Friday, July 31, 2009

The Fantastic Mr. Fox

[Guest Blogger Mitch has a few things to say about the new Wes Anderson trailer.]



I'm always trying to tell people precisely what it is I like about Wes Anderson's movies and my friend Carla hit the nail on the head earlier today, when I posted the trailer for his new (stop-motion!) movie The Fantastic Mr. Fox on Facebook. There is a little scene where the Jason Schwartzman fox is getting ready for the caper and says, "I don't have a bandit hat, but I modified this tube sock."

The vocabulary of that one line alone perfectly sums Anderson up. First, there's the purposely-banal choice of "bandit hat" over the more exciting, but overused term "mask." To say he "modified" it implies a much funnier, more methodical process than simply cutting eye and mouth holes. This over-sophisticated phraseology, when paired with the image of the actually crudely cut sock tells us a lot of about how seriously Schwartman's character takes himself. (A fair criticism of Anderson would be that most of his characters speak in the same self-important jargon.) The joke obviously hangs on it being a "tube sock," because "sock" alone wouldn't be enough to hammer this dichotomy home.

The Meryl Streep fox also has a great, overly verbose line: "If what I think is happening is happening... it better not be." This is one of Anderson's favorite tricks -- telegraphing a familiar, cliche line structure and then sabotaging it with something far more potent. Another example of this is Dennis the Menace's line in Rushmore: "With friends like you, Max... who needs friends?"

I'm still looking for the perfect phrase to characterize Anderson's style, though. "Surprising Banality?" "Poetic Banality?" Any ideas?

[And as someone commenting on your facebook pointed out, the tube sock line is followed by "You look good" -- "Yeah. I do." That is kind of wonderful because it is delivered with a childlike unconsciousness of ego, just a statement of fact, which is adorable.]

6 comments:

Jason said...

Good question. What DO you call it? I feel like "Deadpan" has to be in there, because that is a big part of what makes those types of lines work as well. *Everyone* in Anderson movies is deadpan. It's brilliant.

sweets said...

Mr. fox in the face book ohh very interesting. Mr. fox.

Unknown said...

I'll be looking forward to see if they retain the moment from the book that stayed with me - as the animals are finishing their collecting Badger, who initially doubted the enterprise, turns to Fox and says "I love you Foxy."

The stop motion here really fits this movie into something I've been trying to write about for a while: Be Kind Rewind, Eagle Vs.
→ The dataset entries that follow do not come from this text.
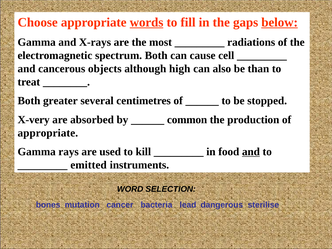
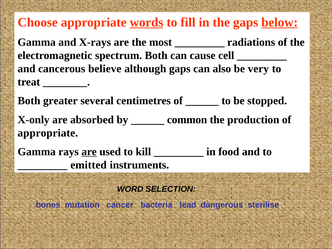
objects: objects -> believe
although high: high -> gaps
than: than -> very
X-very: X-very -> X-only
are at (89, 152) underline: none -> present
and at (251, 152) underline: present -> none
Shark, Napoleon Dynamite, Juno - they all align within a certain aesthetic. There's a kind of hipster/indie cache - everyone wears Chuck Taylors and somewhere the Moldy Peaches are playing. There's a lo-fi graininess, kind of, I don't know, faux analogue? It's not quite whimsy or nostalgia, it's smarter and sharper than that.

I was going to post this in Freeform Comments but it actually fits in with this line of thinking quite nicely: David Keenan wrote an article on "Hypnagogic Pop" in the latest issue of The Wire.

The 80s post-"Ghostbusters generation" might provide a route through this - after all, Bill Murray is the common denominator, and they don't really come any more deadpan. (Ghostbusters also turns up in Be Kind Rewind).

Telosandcontext said...

There's no chance that this movie is going to be good. Too many hipstery factors at play.

Unknown said...

Dang, I had a reply written and then I realised it was just another link to another article followed by more words that almost make sense if you look right, which is all I ever do.

Suffice to say, I agree with Telos but will likely still watch this (on DVD, unless it's a slow cinema week).

jennifer said...

i will no doubt be seeing this movie with geoff & sara. i don't care if it sucks & i don't care about wes anderson.
there are not enough movies about animals fucking with the man,
nor enough movies with rats! (which, by the by, black rats have brown eyes, not red. get your facts straight anderson!)